Segurei sua mão antes que ela se fosse, mas senti dor e a soltei.

— O que foi? Você está triste. Mais do que o normal.

— Essa música... ela é...

— Ah, a música? Você já tinha escutado?

— Não. Ela é... linda.

Kelsey saiu da sala e eu pude ouvir seus passos na escada. Tentei tocar a música novamente, mas sempre empacava na mesma parte. Então eu desisti e fui dormir.

Em uma outra noite, fui à varanda e encontrei Kishan. Eu vinha percebendo em todos aqueles dias, como meu irmão havia mudado. Estava mais maduro e responsável. Às vezes eu sentia como se ele fosse o irmão mais velho cuidando de mim e de Kelsey.

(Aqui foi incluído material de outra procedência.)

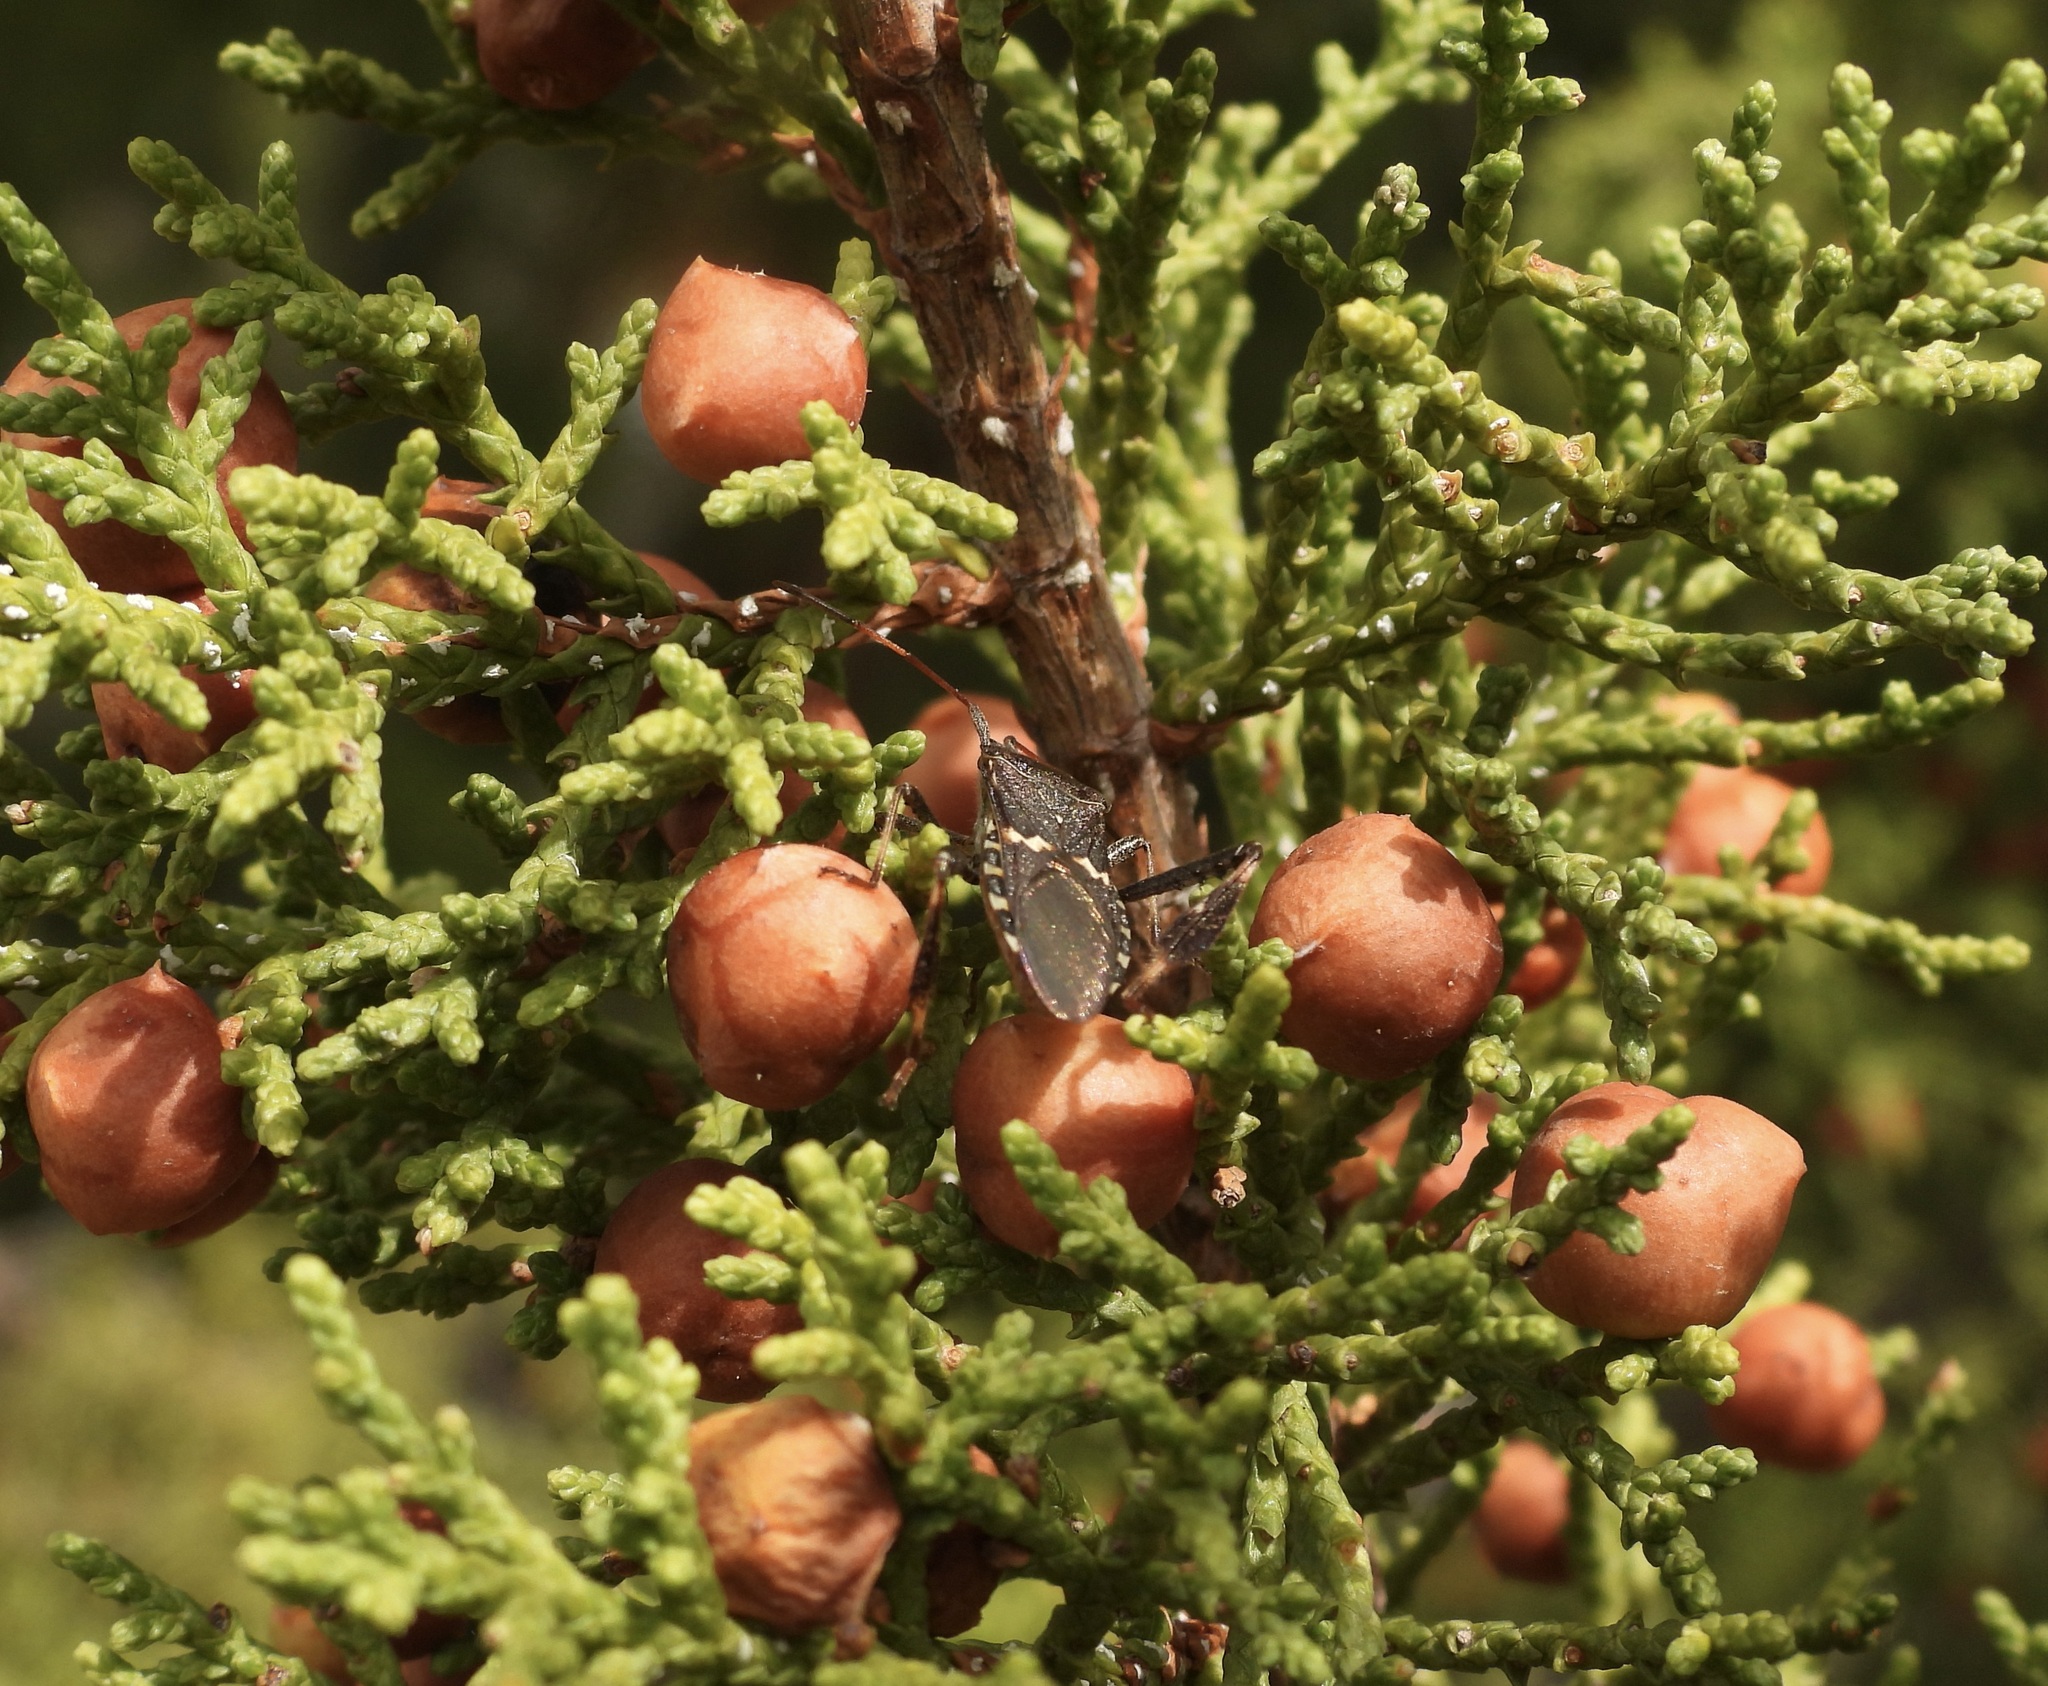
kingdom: Animalia
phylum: Arthropoda
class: Insecta
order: Hemiptera
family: Coreidae
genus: Leptoglossus
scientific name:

Desde que eu voltara para casa, eu me sentia perdido às vezes, mas Kishan me trazia segurança, algo que nunca havia sentido em relação a ele. Nós estávamos mais unidos. Fui até ele e nós começamos a conversar.

— Você mudou. Não é mais o mesmo de seis meses atrás.

— Ainda sou capaz de esfolar essa sua pelagem branca, se é disso que você está falando.

— Não, não é isso. Você ainda é um lutador forte, mas agora está mais relaxado, mais seguro, mais... sereno — eu dei risada. — E está muito mais difícil irritar você.

Kishan respondeu baixinho:

— Ela me fez mudar. Estou me esforçando muito para me transformar no tipo de homem de que ela precisa, no tipo de homem que ela já acredita que eu seja.

    Compreendi e invejei meu irmão. Nós entramos em casa sem precisar dizer mais nada.